Our Lady of Arcachon, the Star of the Sea is a venerated image of the Blessed Virgin Mary enshrined at the basilica of Arcachon, France. Originally from the 13th century, it was carved from a block of alabaster about 50cm (20 inches) in height representing the Madonna and Child.
The famed Marian image was granted a pontifical decree on 15 July 1870 by Pope Pius IX, and was canonically crowned on 16 July 1873 by Cardinal Ferdinand August Donnet. Its golden crown was donated by fishermen and sailors, to whom its original Marian cult and devotion was historically associated with.
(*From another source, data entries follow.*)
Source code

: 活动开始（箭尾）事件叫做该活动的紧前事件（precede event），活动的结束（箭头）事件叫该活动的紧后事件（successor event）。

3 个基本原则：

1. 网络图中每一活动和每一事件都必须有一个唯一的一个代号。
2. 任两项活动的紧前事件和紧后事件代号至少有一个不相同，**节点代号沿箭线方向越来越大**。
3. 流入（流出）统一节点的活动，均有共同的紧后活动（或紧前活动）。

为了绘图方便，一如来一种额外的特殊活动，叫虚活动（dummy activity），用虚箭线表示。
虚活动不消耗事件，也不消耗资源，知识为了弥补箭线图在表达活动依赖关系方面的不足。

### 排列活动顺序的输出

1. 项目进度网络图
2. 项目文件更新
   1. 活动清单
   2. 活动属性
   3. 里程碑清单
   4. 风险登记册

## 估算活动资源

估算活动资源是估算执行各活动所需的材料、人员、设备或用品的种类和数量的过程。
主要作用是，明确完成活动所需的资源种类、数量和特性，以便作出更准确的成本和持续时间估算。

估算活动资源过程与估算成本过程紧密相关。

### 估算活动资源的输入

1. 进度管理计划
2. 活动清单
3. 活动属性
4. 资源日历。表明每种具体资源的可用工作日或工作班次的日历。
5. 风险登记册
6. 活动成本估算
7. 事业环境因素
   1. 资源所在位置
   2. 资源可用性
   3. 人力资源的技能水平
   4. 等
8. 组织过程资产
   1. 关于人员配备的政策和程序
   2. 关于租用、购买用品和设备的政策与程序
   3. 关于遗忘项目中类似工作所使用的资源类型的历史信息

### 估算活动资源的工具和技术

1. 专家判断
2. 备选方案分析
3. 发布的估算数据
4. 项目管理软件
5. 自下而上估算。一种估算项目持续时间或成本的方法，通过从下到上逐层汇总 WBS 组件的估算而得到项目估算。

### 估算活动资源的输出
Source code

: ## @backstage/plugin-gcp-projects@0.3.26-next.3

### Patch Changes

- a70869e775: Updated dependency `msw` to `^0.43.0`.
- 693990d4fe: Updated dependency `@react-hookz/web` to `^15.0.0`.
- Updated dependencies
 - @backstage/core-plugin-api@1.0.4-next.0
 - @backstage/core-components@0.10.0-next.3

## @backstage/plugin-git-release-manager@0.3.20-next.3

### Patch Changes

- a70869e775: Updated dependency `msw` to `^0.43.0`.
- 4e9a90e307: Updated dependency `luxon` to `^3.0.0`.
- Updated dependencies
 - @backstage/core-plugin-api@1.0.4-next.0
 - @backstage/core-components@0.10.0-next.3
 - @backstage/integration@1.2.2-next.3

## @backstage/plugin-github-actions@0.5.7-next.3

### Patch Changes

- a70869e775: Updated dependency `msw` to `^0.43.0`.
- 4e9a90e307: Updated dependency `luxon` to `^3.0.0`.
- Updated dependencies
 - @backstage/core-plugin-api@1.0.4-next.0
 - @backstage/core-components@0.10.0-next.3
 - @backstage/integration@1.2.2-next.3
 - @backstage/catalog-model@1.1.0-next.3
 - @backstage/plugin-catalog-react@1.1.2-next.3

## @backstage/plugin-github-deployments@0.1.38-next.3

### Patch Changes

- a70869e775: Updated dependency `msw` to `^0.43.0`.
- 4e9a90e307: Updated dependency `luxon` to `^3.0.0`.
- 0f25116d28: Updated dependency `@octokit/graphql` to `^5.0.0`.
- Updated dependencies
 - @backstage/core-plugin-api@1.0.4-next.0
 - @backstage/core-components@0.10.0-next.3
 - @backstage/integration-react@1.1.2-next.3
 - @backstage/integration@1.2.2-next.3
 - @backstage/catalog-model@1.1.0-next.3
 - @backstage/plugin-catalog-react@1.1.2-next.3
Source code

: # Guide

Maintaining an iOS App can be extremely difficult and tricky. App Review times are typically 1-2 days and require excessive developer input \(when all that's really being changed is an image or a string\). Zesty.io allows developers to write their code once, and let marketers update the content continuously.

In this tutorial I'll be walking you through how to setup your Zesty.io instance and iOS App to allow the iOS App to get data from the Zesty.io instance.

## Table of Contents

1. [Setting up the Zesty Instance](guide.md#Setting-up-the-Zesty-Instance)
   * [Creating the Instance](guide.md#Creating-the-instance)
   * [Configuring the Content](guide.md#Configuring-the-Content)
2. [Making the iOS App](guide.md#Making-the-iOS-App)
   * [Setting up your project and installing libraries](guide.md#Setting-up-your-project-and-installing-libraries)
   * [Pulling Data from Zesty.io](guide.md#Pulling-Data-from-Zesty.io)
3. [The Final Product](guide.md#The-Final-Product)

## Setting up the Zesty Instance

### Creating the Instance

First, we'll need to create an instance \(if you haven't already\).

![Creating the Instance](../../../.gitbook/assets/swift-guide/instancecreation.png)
According to pious legend, Thomas Illyricus of Osimo (born about the middle of the fifteenth century), a Franciscan friar who had retired to the forest solitude of Arcachon, is said to have found this statue, much battered by the waves, on the seashore. He immediately constructed a wooden chapel which was replaced, a century later, by a spacious stone sanctuary. This, in turn, was so menaced by the drifting sands of the dunes as to necessitate the erection in 1723 of a new church on a neighbouring hill overlooking the Bay of Arcachon. The statue survived both revolutions and was ultimately granted the honour of a canonical coronation for France via an apostolic brief granted by Pope Pius IX on 15 July 1870.
Devotion to Our Lady of Arcachon spread far and wide, and the shrine became a centre of pilgrimage. Before 1842, the church had been surrounded only by a few fishermen's huts, but with the erection of villas and the discovery of the salubrious climate of the area people began to flock to the spot, which is now the centre of a flourishing town.